Au niveau économique, le festival – qui fonctionne avec une toute petite équipe et un budget de 300 000 euros – parvient à subsister sans pour autant pouvoir s’ancrer solidement. « Nous n’avons pas de labellisation ni de conventionnement, précise son directeur. Par conséquent, il y a toujours une incertitude d’une année sur l’autre. Nous accusons une baisse sensible des aides financières des sociétés civiles (Sacem, Spedidam, etc.) mais, heureusement, nous bénéficions d’un soutien fort des collectivités territoriales, en particulier la ville de Mulhouse, étroitement liée au festival depuis le début. Parmi nos autres partenaires publics, l’investissement de la Région Grand Est m’apparaît une très bonne chose par rapport à l’Europe, à la circulation des projets et à la collaboration entre les structures. »

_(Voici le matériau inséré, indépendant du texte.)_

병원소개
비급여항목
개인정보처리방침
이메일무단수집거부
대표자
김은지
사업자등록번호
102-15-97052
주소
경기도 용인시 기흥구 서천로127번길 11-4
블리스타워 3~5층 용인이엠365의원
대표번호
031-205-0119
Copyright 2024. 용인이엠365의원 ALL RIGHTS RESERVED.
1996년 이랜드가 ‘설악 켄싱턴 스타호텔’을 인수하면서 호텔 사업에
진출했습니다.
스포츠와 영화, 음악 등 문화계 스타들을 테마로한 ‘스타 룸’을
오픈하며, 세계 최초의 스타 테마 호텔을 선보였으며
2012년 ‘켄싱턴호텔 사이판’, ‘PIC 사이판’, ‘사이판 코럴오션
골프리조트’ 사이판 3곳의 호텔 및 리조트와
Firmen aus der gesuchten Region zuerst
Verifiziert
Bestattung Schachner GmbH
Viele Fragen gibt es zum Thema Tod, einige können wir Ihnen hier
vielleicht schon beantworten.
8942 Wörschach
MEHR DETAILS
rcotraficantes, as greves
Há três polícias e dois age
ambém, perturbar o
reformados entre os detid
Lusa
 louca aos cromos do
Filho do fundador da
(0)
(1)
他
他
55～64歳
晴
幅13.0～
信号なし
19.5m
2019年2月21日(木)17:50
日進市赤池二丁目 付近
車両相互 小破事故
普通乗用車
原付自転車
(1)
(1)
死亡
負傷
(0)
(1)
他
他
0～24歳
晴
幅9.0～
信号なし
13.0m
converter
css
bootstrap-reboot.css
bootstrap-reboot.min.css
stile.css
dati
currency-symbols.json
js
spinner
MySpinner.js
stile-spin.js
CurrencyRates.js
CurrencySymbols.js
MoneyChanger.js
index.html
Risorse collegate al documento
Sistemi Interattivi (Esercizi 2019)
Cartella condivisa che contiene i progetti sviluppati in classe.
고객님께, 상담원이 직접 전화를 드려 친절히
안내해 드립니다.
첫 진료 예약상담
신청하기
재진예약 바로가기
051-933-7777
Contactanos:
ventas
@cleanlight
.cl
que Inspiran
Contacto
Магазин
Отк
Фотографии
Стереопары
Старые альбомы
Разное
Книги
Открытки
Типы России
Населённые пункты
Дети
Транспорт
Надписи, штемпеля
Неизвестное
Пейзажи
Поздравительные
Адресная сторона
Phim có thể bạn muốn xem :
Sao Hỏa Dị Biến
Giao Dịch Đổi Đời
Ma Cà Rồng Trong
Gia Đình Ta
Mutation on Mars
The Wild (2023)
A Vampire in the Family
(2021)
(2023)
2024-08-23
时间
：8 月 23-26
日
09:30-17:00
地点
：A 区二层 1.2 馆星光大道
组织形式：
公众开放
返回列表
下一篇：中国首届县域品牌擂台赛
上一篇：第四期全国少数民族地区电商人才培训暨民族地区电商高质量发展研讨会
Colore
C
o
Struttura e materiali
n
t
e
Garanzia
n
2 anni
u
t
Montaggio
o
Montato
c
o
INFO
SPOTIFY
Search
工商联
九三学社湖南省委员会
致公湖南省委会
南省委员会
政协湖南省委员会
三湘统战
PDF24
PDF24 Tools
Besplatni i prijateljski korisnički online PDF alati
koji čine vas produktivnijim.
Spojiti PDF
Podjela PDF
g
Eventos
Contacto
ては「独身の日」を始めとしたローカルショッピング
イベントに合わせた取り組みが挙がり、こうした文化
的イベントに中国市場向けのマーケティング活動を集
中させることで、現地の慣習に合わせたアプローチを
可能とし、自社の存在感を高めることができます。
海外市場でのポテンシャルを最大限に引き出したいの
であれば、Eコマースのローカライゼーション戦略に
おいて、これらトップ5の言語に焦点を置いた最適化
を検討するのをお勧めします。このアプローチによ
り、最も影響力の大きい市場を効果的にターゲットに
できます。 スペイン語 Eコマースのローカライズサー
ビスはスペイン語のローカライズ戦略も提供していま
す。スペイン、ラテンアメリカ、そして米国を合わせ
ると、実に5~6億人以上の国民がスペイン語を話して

Du côté musical, l’édition 2024 s’annonce riche en stimulations inouïes. Y participent notamment l’intrépide accordéoniste Emilie Škrijelj, la formation vibrante Elder Ones menée par la chanteuse improvisatrice Amirtha Kidambi, la DJ expérimentale anglaise Mariam Rezaei, la fanfare de rue Grand Tabazù, le groupe anglais post-rock Still House Plants et le trio féminin berlinois Contagious, adepte d’une électronique savamment fureteuse.